§ **Available records**
####################

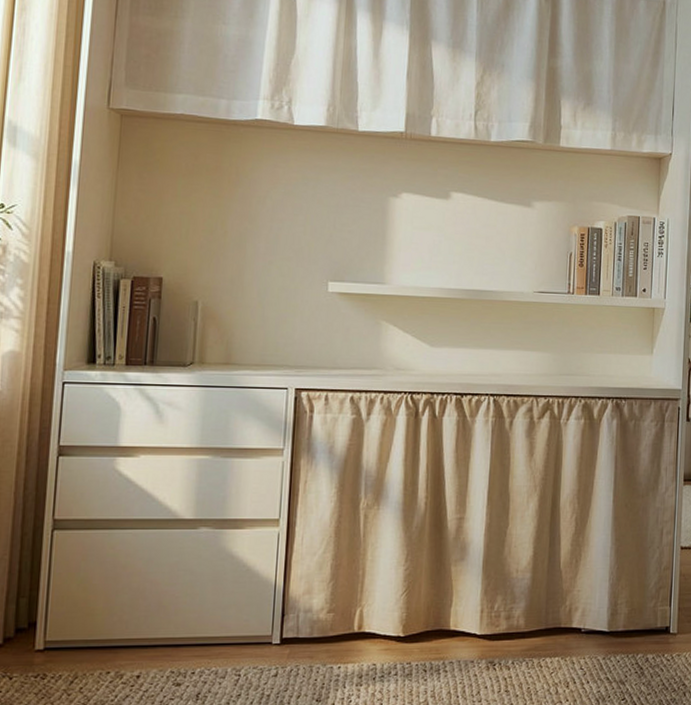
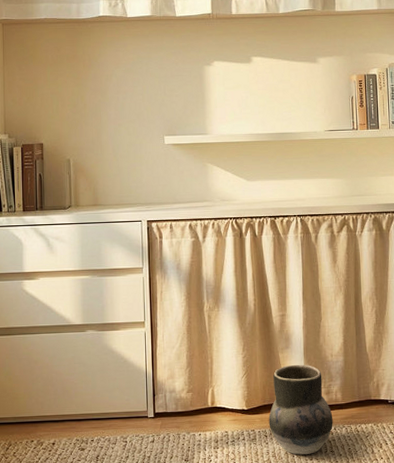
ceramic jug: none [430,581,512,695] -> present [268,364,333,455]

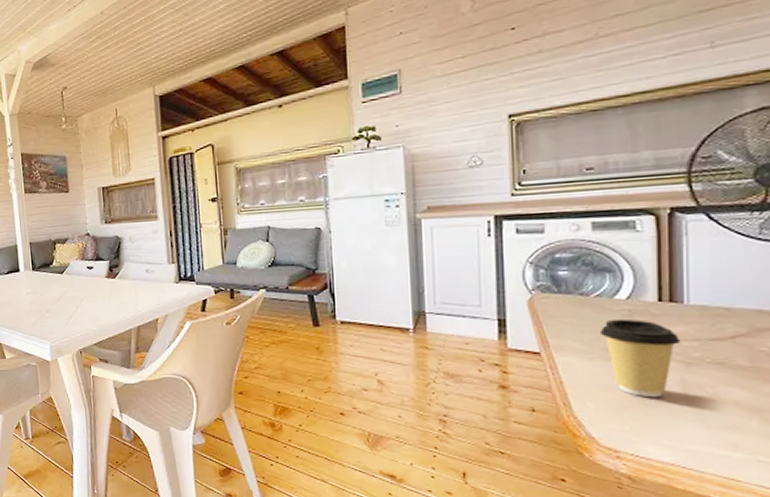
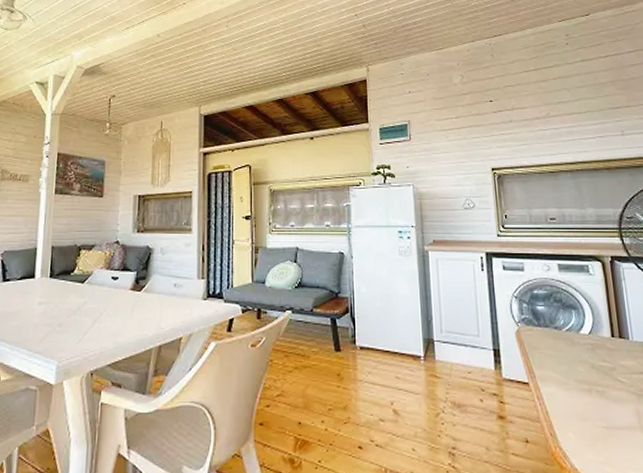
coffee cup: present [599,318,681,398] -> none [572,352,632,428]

####################

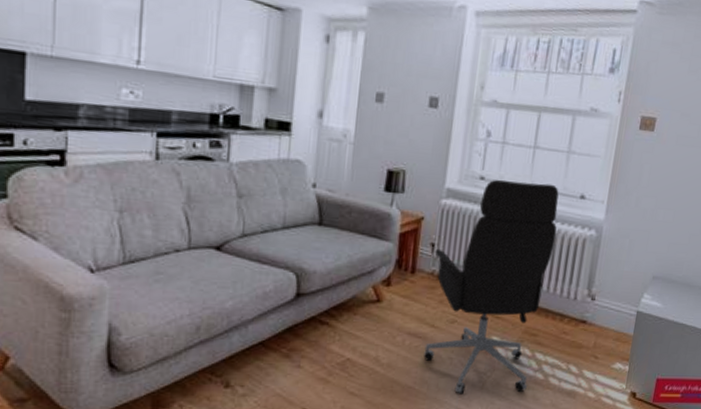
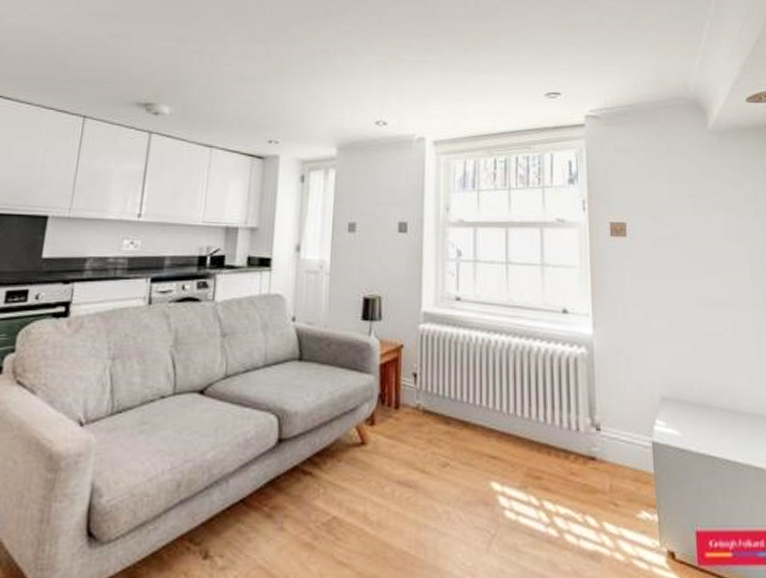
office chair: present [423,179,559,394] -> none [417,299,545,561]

####################

§ **Exercise requirements**
Set the pictures aside and retype exactly the lines above from the line with "ceramic jug: none" to the line with "coffee cup: present", both included, adding no others.

§ **Answer space**
ceramic jug: none [430,581,512,695] -> present [268,364,333,455]

coffee cup: present [599,318,681,398] -> none [572,352,632,428]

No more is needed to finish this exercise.